Declaração de interesses – mas onde está o problema?

Perante o absoluto striptease do que os titulares de cargos políticos e altos cargos públicos já têm que declarar, qual é afinal o especial problema em indicar as associações de que fazemos parte? Tenho, genuinamente, dificuldade em compreender.

Em 2019, o PAN apresentou uma proposta de alteração à Lei n.º 52/2019 (Lei que aprova o regime do exercício de funções por titulares de cargos políticos e altos cargos públicos), projeto de lei (PJL) esse que visava determinar “a declaração da filiação ou ligação a organizações ou associações ‘discretas’ em sede de obrigações declarativas”. No entanto, a alteração proposta limitava-se a prever que a declaração única de rendimentos, património e interesses inclua “um campo de preenchimento facultativo que permite a menção, ainda que negativa, à filiação ou ligação com associações ou organizações que exijam aos seus aderentes a prestação de promessas de fidelidade ou que, pelo seu secretismo, não assegurem a plena transparência sobre a participação dos seus associados”.

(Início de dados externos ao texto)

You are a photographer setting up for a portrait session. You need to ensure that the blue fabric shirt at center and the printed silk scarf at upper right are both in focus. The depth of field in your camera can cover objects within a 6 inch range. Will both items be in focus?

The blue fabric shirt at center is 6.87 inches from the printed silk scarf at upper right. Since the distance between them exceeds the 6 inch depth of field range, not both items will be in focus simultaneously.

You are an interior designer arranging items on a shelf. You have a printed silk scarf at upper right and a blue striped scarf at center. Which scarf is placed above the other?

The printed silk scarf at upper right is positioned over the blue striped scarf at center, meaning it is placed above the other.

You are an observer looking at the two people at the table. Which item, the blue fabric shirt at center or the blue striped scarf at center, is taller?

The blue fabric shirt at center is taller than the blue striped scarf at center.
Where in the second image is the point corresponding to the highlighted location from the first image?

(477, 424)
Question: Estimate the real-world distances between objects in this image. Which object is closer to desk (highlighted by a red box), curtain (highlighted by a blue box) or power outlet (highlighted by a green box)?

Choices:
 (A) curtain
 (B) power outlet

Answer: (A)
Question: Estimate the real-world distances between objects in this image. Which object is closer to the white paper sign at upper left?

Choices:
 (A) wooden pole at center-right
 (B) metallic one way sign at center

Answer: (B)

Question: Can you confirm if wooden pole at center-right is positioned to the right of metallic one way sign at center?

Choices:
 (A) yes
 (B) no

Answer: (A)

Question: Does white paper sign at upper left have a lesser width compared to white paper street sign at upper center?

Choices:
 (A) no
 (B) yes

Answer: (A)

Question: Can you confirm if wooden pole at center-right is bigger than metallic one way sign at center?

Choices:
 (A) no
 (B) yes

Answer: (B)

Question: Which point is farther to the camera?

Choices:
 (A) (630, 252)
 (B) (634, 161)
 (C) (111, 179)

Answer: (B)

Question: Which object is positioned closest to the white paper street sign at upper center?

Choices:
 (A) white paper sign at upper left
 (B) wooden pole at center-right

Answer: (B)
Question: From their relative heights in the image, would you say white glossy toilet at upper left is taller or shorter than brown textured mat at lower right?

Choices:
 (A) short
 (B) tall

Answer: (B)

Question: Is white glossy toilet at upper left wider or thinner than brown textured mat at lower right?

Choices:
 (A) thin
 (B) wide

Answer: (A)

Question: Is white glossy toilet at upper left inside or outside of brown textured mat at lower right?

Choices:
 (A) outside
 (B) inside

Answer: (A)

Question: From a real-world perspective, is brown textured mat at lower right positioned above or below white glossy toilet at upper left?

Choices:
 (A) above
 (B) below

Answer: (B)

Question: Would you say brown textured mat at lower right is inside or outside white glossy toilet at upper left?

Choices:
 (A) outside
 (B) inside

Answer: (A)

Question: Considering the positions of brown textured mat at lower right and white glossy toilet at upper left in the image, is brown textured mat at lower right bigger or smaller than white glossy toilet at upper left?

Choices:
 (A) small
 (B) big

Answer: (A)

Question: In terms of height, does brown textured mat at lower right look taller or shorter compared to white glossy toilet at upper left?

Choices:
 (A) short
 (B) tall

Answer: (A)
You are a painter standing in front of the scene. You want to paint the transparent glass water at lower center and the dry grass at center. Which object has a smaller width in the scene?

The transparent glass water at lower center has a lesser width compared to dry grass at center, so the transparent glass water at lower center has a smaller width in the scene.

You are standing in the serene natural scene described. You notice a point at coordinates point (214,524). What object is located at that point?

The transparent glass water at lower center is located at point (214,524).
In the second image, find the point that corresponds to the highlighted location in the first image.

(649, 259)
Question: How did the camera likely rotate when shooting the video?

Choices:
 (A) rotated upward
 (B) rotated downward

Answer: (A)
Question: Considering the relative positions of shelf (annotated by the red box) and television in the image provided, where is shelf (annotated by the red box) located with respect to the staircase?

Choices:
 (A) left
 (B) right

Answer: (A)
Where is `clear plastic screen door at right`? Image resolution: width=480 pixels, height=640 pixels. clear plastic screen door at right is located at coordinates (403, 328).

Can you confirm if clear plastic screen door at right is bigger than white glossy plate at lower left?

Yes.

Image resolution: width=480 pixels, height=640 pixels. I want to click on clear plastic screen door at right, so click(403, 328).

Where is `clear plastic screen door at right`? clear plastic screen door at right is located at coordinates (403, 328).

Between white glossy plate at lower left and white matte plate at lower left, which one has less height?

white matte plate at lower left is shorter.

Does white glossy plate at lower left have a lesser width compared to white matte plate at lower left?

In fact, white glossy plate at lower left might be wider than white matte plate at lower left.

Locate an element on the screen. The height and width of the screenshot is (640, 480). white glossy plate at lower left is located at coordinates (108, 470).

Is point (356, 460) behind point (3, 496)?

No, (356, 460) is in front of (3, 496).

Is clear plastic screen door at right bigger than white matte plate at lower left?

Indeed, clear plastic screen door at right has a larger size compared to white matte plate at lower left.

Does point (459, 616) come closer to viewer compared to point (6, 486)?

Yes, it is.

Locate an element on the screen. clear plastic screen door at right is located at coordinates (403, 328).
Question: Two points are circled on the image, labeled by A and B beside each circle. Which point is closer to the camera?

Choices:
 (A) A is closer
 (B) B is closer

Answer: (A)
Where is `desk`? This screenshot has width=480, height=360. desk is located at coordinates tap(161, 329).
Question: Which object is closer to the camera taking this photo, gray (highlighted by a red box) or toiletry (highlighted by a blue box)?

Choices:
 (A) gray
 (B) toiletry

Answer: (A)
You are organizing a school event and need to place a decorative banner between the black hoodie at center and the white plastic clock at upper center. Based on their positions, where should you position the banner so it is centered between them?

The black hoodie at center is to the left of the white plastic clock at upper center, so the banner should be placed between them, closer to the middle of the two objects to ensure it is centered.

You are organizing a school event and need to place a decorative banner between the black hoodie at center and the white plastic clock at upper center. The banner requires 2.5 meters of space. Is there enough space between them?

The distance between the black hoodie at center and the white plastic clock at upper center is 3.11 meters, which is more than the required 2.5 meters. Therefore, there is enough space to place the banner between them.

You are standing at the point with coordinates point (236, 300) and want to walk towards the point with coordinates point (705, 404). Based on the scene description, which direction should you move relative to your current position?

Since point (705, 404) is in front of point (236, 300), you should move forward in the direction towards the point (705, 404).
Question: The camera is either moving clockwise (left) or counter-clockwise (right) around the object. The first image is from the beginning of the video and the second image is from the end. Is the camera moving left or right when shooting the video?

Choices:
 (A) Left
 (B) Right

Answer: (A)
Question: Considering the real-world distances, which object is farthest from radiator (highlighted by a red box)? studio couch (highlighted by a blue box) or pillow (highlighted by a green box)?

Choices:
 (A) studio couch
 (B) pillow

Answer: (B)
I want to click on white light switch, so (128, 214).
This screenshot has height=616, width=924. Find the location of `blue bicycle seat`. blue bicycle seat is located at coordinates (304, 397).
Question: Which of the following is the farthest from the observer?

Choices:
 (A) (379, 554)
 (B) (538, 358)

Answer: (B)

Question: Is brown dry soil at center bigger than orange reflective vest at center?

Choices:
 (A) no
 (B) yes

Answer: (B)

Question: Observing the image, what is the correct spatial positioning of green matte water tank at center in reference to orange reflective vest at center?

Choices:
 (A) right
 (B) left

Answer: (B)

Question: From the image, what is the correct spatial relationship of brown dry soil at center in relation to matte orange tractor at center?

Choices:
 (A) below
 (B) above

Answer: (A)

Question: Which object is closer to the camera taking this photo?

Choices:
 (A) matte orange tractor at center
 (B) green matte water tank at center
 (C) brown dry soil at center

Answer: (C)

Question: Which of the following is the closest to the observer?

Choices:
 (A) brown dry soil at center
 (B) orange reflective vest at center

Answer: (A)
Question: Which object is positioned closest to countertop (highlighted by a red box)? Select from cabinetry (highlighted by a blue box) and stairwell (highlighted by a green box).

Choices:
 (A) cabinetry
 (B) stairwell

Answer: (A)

Esta iniciativa legislativa seguiu os seus trâmites, foram consultadas diversas entidades e personalidades com interesse no que debatia, foi debatido em plenário da Assembleia da República em 18.12.2020 e desceu à Comissão de Transparência para o debate na especialidade. É nesse âmbito que compete aos demais partidos debaterem o PJL e para eles contribuírem se assim entenderem.

Foi por isso, neste âmbito e no momento determinado pelo calendário legislativo, que o PSD disse presente no debate em torno deste PJL e apresentou a sua própria proposta de alteração àquela iniciativa legislativa. Proposta essa que procura trazer equilíbrio e equidade à iniciativa que se nos apresentava. Em que medida?

Com duas propostas apenas. Simples.

Primeiro equilíbrio. Se se considera relevante conhecer as ligações associativas dos titulares de cargos políticos e altos cargos públicos, não tem sentido algum que essa possibilidade seja meramente facultativa. Se esta informação é relevante, pois ela tem que ser obrigatória, ou nem faz sentido colocar-se. Esta é a primeira trave-mestra da proposta do PSD.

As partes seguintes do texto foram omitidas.